INTRODUCTION: Barrett’s esophagus (BE) is a pre-malignant condition of the esophagus currently diagnosed using systematic 4-quadrant cold forceps biopsies during endoscopy. Demonstration of intestinal metaplasia on histopathology and the degree of dysplasia is the cornerstone of BE diagnosis and management. This current method of biopsy is fraught with errors due to the randomness of sampling and experience of the operator. Wide-area transepithelial sampling with 3-dimensional computer-assisted analysis (WATS3D) is an emerging technique to collect esophageal samples and improve detection of BE. We compared WATS3D with traditional biopsy as a screening tool in BE. METHODS: We reviewed the charts of adult patients that underwent BE screening by 3 of our gastroenterologists involved in the study with WATS3D and traditional cold forceps biopsy (FB) over the last year across community hospitals in Wichita, KS. The biopsy specimens were processed and analyzed by in-house pathologists while the WATS3D specimen were sent to CDX technology labs, NY. WATS3D specimens were obtained after FB in all instances.

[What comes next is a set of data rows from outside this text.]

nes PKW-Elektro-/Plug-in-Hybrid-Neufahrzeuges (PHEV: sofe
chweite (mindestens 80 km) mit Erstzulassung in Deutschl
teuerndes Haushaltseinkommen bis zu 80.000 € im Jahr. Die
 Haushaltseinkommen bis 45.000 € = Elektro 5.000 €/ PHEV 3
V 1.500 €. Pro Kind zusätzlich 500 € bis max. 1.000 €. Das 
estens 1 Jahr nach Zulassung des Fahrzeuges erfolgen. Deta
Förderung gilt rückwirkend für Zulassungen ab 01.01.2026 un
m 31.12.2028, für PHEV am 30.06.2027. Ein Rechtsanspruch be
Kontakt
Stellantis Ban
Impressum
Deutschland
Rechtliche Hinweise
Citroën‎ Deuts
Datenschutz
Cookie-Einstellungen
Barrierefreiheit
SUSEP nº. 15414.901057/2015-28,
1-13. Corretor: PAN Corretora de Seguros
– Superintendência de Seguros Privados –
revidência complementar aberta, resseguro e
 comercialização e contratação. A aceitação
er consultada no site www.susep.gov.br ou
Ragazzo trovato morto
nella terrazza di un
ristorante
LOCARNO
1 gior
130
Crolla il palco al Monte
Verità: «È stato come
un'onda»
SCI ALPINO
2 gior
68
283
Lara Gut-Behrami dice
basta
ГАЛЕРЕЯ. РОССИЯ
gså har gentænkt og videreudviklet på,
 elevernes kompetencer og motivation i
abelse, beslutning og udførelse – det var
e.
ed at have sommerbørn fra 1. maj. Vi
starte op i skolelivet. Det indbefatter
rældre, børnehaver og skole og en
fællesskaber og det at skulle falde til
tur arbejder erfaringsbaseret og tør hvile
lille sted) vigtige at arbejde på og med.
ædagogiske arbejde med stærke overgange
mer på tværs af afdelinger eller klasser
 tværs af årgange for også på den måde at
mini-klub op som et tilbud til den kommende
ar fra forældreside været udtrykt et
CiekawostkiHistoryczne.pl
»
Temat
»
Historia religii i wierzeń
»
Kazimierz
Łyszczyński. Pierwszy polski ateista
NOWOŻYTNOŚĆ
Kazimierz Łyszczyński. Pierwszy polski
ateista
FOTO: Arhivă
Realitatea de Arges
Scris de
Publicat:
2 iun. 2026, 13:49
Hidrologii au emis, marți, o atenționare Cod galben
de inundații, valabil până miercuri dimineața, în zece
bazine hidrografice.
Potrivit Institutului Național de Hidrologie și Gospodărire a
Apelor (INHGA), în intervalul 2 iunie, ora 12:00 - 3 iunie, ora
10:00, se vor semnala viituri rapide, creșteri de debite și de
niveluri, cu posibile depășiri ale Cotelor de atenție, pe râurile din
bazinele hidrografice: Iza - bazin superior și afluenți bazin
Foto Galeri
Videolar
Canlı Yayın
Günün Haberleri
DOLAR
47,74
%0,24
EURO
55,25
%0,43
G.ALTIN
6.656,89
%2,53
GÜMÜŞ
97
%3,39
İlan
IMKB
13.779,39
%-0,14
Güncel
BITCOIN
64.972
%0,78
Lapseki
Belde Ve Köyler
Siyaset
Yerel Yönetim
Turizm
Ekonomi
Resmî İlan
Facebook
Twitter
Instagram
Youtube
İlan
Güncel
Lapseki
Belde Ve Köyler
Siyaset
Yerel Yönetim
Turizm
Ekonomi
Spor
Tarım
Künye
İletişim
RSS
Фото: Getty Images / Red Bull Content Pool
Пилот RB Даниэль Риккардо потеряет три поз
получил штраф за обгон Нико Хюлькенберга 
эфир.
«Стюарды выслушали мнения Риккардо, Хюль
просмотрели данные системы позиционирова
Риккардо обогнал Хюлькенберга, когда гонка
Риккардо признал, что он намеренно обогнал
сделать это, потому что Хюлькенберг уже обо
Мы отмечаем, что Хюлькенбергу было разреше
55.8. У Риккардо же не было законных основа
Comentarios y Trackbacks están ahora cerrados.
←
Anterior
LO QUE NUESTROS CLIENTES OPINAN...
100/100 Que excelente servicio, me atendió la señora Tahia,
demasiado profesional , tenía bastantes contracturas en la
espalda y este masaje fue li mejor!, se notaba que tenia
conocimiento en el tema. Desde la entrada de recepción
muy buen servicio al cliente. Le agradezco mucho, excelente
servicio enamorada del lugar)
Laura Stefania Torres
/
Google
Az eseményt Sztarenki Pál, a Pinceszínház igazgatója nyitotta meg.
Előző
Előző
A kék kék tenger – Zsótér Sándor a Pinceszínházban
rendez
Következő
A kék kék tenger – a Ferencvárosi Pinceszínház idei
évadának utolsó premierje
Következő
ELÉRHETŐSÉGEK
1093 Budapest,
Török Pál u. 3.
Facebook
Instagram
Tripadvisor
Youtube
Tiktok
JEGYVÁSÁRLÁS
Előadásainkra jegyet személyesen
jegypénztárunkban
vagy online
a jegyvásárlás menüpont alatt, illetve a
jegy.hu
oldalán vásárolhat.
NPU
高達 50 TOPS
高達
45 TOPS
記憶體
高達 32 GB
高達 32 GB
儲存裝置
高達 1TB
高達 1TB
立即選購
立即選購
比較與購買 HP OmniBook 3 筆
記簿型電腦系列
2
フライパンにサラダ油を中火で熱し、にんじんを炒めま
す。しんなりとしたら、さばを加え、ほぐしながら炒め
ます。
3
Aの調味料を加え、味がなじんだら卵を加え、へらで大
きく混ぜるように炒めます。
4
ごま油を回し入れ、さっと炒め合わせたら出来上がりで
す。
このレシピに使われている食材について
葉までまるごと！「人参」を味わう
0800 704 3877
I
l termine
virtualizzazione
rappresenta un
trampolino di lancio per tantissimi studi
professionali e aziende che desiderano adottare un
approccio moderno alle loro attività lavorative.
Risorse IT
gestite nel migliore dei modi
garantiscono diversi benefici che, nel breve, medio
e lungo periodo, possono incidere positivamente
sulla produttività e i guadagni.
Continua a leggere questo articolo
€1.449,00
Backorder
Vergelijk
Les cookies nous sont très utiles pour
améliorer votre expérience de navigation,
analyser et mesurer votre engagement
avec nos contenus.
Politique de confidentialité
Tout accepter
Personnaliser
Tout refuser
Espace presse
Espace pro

RESULTS: A total of 108 patients were identified to have undergone both WATS3D and FB at the same time for BE screening. FB detected 62 cases (57.4%) while WATS3D detected 83 (76%) cases of BE. This attributed to an absolute increase in 21 cases (18.6%) of incident BE detection by WATS3D. The number needed to test (to detect an additional patient with BE) with WATS3D was 5. We divided the sample into 4 groups – WATS3D+FB+, WATS3D+FB-, WATS3D-FB+, WATS3D-FB- to compare the agreement across the 4 groups (Table 1). Overall agreement by kappa statistic was 0.74 (good). There were 62 and 23 cases that were identified as positive and negative respectively by both methods. The pathologist read both cases of FB+ that was WATS3D- as intestinal metaplasia with no dysplasia. Of the 21 cases that were FB-, WATS3D identified 15 cases of goblet cell metaplasia, 4 cases of crypt dysplasia, 1 case of low-grade dysplasia and 1 case of adenocarcinoma. There were no immediate complications reported among the patients studied. CONCLUSION: WATS3D identified 20 cases of BE missed by FB, including 1 case of low-grade dysplasia and 1 case of adenocarcinoma. It is possible that the cases missed by WATS3D were due to the presence of an island of BE that was removed during FB. Overall, with no added increase in complications, WATS3D improved incident detection of BE compared to FB alone.